- Task description -
Set down each line from the start of the material exactly, please, up to and including the one that contains "156 277 3.50".

[Information Boundary: Start]

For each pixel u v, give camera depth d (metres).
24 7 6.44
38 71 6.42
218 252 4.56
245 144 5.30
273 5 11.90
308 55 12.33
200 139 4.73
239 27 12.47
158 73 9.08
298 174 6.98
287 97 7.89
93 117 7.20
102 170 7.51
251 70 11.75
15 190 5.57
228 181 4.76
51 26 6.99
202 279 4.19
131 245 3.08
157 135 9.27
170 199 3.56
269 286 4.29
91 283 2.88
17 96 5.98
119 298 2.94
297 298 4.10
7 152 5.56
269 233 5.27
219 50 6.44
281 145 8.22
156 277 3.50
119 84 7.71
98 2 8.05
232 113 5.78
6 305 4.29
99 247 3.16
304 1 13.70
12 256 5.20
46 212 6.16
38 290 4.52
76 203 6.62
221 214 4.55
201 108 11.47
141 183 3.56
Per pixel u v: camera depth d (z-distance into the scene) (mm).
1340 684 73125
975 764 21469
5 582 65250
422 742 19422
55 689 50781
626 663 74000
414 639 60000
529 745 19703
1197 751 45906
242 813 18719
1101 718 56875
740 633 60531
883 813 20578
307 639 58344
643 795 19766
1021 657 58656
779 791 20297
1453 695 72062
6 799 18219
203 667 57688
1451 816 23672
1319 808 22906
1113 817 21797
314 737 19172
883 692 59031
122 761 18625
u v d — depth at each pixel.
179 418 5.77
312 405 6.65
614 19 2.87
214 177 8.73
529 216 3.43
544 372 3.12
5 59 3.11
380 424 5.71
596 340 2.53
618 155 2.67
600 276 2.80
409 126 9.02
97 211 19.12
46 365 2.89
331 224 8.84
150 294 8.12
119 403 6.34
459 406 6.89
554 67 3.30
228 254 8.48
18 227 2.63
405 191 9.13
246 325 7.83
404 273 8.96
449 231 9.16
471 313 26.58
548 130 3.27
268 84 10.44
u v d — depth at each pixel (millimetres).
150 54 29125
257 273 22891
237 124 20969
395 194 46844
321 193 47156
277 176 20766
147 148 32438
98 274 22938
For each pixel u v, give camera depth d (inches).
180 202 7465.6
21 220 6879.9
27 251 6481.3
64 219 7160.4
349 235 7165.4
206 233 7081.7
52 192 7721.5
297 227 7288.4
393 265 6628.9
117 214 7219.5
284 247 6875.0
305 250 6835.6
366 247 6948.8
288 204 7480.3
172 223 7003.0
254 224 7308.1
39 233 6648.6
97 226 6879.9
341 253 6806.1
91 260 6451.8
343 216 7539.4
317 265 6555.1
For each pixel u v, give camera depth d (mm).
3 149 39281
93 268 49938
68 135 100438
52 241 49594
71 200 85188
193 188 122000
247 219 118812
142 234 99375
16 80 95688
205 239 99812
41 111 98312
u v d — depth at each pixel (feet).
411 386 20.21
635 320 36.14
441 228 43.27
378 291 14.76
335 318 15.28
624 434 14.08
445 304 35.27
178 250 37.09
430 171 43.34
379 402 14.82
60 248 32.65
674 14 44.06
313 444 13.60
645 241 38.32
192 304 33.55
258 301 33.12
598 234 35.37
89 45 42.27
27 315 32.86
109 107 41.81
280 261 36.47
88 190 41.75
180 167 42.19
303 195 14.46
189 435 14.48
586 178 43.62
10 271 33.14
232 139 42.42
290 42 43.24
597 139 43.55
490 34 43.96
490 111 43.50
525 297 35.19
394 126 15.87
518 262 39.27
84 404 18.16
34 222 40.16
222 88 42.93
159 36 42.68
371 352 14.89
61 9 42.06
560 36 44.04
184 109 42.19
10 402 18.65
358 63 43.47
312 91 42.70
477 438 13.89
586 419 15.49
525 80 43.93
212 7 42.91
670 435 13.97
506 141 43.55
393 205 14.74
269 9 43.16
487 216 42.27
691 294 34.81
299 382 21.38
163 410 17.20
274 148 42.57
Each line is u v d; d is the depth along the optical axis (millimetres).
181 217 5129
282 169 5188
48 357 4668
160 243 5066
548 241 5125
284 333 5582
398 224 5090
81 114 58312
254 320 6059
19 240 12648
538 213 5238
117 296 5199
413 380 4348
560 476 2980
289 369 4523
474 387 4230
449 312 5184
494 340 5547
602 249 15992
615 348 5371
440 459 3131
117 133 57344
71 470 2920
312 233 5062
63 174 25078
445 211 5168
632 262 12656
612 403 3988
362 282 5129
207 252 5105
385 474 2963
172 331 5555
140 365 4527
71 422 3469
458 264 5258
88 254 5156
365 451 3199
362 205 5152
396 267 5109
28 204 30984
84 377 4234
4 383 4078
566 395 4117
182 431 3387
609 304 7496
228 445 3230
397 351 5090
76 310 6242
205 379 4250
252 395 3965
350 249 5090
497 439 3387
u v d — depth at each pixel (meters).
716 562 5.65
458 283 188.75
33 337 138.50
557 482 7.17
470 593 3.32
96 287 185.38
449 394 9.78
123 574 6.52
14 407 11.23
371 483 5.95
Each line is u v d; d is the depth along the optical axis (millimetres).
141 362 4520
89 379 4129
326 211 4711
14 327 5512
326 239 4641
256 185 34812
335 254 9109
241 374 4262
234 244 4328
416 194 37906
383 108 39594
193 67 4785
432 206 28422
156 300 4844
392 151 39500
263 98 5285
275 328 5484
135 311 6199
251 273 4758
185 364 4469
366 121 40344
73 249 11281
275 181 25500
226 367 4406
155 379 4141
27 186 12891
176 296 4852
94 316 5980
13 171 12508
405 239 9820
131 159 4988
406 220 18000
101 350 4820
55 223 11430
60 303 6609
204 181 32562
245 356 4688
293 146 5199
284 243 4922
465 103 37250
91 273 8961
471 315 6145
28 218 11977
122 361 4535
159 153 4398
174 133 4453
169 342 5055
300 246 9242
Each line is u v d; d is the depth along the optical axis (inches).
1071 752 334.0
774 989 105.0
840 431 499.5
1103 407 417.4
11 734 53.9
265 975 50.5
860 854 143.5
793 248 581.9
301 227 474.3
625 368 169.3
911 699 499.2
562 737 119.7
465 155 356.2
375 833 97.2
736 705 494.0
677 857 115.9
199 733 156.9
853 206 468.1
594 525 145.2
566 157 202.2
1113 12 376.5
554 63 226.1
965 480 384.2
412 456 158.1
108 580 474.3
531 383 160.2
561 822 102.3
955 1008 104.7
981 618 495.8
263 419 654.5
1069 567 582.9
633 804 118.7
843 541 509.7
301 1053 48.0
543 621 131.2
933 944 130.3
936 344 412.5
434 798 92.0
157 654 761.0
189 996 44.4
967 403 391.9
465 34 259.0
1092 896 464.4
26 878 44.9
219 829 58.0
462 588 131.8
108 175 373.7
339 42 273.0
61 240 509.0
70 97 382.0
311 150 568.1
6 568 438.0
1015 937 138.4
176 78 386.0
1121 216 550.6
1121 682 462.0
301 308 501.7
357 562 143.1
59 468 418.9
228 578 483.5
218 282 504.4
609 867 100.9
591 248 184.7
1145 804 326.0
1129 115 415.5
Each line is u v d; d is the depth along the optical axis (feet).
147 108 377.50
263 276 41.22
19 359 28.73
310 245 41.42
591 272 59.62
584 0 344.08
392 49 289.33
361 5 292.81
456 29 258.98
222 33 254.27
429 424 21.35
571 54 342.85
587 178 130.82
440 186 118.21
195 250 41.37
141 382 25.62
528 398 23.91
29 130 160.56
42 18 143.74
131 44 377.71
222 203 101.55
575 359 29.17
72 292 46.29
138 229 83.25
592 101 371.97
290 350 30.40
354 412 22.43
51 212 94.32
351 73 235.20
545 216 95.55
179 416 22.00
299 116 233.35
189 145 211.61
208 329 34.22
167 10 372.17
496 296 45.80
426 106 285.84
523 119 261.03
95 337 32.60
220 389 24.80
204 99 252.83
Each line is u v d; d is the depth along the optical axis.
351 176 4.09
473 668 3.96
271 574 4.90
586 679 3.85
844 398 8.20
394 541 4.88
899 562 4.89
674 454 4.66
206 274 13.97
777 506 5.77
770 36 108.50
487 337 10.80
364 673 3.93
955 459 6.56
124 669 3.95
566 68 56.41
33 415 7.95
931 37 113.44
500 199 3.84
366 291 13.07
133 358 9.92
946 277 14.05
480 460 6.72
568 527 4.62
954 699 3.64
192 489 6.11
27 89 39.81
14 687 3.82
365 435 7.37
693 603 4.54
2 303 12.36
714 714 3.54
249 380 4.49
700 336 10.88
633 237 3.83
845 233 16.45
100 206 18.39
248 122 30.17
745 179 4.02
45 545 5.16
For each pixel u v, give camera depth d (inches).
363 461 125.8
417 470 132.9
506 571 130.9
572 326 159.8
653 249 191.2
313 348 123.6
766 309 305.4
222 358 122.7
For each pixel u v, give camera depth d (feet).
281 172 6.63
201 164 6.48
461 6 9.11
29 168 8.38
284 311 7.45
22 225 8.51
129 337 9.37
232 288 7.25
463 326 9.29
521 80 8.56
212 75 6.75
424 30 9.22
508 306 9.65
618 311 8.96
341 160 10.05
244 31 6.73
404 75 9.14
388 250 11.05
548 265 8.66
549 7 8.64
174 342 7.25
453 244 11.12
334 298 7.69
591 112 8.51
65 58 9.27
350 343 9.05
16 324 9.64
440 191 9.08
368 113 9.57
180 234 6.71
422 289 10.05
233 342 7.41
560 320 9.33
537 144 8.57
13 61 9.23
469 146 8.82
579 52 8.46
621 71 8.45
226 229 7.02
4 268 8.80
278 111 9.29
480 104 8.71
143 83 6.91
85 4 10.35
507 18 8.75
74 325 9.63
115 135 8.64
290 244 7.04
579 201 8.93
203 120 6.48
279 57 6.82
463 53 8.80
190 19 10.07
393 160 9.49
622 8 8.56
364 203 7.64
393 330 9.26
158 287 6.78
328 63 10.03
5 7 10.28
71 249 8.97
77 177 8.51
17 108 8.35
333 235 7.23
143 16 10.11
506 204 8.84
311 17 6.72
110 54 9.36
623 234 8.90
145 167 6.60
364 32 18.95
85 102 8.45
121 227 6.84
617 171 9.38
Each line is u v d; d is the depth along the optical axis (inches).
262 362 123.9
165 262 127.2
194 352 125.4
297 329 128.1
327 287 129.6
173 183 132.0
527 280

[Information Boundary: End]

- Answer to the exercise -
For each pixel u v, give camera depth d (metres).
24 7 6.44
38 71 6.42
218 252 4.56
245 144 5.30
273 5 11.90
308 55 12.33
200 139 4.73
239 27 12.47
158 73 9.08
298 174 6.98
287 97 7.89
93 117 7.20
102 170 7.51
251 70 11.75
15 190 5.57
228 181 4.76
51 26 6.99
202 279 4.19
131 245 3.08
157 135 9.27
170 199 3.56
269 286 4.29
91 283 2.88
17 96 5.98
119 298 2.94
297 298 4.10
7 152 5.56
269 233 5.27
219 50 6.44
281 145 8.22
156 277 3.50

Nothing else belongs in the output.